> **REQUIRED WORK**
Extract the records below word for word, from their first line through the line that contains "At which category", including that line.

== Segment start ==

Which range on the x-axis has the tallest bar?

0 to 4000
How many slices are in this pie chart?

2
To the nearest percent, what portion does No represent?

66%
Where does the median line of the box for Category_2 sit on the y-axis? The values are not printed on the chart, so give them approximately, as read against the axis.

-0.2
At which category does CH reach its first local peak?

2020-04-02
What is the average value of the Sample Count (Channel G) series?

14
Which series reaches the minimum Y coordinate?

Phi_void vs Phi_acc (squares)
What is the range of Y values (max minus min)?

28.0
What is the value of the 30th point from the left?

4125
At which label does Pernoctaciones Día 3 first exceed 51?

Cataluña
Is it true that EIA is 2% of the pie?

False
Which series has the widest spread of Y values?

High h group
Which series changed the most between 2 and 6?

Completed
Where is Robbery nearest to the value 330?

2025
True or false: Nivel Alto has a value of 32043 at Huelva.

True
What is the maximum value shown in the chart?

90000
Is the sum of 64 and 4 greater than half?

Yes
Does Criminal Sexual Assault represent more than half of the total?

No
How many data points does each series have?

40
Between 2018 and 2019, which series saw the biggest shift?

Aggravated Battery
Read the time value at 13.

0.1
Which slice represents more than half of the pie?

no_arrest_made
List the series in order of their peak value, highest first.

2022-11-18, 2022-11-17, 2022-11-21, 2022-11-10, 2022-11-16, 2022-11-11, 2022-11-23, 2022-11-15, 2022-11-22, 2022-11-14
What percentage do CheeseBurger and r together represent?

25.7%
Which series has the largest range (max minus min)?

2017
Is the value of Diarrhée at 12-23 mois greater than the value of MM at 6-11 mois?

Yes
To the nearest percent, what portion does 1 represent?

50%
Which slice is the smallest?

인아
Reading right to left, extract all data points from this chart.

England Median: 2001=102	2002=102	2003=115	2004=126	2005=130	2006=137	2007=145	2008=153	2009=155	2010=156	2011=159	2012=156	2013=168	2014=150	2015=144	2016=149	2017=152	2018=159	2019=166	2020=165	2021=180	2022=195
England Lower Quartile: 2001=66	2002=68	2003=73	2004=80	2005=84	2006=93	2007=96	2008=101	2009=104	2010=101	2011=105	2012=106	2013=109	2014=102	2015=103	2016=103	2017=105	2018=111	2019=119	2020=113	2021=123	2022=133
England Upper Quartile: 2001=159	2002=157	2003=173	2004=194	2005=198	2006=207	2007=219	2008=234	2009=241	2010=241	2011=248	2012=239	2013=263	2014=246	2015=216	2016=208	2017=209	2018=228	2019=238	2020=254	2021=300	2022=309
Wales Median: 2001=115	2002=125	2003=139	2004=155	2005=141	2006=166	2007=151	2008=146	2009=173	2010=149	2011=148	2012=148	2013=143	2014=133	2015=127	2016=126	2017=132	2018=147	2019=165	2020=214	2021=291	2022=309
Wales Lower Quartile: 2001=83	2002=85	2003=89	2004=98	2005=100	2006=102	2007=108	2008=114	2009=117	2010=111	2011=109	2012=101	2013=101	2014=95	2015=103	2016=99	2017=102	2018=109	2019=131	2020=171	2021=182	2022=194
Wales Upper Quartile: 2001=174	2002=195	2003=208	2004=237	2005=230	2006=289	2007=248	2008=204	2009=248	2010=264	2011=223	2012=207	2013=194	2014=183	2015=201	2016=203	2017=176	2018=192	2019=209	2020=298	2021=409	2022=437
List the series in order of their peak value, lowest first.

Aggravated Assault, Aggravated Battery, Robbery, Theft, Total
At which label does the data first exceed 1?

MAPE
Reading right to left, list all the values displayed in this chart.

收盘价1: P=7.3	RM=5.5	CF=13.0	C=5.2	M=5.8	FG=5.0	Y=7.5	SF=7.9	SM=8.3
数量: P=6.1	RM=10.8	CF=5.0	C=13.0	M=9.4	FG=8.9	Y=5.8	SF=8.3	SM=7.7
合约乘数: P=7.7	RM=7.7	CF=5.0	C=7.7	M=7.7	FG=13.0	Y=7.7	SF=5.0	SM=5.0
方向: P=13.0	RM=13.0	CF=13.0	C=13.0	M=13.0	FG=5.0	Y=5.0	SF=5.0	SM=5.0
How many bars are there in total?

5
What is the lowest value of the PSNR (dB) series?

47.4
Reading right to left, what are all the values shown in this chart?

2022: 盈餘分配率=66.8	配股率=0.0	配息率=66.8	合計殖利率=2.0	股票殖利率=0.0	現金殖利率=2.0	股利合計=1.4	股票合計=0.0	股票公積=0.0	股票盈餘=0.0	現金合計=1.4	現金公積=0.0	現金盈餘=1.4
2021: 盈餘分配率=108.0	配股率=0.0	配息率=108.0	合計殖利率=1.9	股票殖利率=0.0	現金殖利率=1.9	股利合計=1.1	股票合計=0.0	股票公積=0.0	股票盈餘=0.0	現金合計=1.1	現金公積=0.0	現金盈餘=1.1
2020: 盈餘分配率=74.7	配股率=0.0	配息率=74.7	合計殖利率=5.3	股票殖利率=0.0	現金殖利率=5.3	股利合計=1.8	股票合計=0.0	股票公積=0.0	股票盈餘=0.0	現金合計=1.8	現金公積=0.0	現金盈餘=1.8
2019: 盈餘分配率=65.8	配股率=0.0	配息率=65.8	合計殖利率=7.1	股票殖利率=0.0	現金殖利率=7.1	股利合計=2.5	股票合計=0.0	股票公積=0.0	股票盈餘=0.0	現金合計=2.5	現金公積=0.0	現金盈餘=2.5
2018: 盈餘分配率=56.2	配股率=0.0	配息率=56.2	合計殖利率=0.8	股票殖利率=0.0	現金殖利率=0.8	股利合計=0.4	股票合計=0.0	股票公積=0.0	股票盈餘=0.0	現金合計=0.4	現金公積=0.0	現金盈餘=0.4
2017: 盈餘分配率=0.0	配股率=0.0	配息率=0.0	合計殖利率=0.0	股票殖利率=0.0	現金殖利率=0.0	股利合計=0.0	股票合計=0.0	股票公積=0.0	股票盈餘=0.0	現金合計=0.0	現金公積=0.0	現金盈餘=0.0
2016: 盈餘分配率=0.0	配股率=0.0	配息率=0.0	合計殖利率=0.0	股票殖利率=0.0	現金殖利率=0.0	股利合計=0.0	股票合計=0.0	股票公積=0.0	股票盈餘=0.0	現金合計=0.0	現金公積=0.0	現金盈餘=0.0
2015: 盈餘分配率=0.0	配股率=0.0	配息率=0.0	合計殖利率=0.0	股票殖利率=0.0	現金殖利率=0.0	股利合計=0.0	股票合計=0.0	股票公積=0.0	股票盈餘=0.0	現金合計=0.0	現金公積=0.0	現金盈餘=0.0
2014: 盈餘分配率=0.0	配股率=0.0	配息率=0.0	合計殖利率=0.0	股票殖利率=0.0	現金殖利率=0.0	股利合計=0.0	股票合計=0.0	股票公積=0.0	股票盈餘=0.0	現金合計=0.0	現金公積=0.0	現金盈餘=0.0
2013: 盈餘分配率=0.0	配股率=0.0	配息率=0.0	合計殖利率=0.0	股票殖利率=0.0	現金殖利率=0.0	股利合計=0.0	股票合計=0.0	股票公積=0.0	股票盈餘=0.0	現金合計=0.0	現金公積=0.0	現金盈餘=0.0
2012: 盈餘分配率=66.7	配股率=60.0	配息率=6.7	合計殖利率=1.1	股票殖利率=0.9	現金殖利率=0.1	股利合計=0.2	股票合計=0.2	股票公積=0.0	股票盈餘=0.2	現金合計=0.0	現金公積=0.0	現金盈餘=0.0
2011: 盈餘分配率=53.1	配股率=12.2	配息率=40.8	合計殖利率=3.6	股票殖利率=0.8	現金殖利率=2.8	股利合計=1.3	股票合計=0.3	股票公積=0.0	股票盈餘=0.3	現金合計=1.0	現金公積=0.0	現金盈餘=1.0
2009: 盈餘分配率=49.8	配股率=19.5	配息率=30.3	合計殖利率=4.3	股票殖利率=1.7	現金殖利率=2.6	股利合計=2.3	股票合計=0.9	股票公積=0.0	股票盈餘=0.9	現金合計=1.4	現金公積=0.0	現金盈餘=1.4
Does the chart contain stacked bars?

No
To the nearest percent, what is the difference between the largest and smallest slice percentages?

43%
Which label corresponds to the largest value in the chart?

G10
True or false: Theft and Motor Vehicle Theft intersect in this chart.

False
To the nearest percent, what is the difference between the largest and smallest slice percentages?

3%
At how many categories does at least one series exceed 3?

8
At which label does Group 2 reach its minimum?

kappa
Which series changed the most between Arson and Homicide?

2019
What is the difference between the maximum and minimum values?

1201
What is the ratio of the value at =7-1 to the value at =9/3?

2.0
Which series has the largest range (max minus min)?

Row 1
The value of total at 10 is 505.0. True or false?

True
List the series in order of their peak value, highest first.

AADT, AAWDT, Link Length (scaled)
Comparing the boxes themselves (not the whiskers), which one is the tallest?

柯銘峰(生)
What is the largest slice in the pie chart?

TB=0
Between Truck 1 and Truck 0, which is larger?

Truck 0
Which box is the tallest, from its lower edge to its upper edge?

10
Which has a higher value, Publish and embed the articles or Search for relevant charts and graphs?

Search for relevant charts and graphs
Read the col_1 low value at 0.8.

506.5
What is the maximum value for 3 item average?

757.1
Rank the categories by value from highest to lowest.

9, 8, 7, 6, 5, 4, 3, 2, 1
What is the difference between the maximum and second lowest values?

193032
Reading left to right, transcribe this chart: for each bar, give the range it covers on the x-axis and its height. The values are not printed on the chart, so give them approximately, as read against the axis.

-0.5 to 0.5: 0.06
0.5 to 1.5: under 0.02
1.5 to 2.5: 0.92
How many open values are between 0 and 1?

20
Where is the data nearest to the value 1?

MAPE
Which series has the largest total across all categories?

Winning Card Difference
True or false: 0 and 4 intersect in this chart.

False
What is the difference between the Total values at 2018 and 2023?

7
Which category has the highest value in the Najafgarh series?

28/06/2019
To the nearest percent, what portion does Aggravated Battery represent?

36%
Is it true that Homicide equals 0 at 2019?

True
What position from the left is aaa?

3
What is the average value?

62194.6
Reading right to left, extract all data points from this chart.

== Segment end ==

> **ANSWER TO THIS EXERCISE**
Which range on the x-axis has the tallest bar?

0 to 4000
How many slices are in this pie chart?

2
To the nearest percent, what portion does No represent?

66%
Where does the median line of the box for Category_2 sit on the y-axis? The values are not printed on the chart, so give them approximately, as read against the axis.

-0.2
At which category does CH reach its first local peak?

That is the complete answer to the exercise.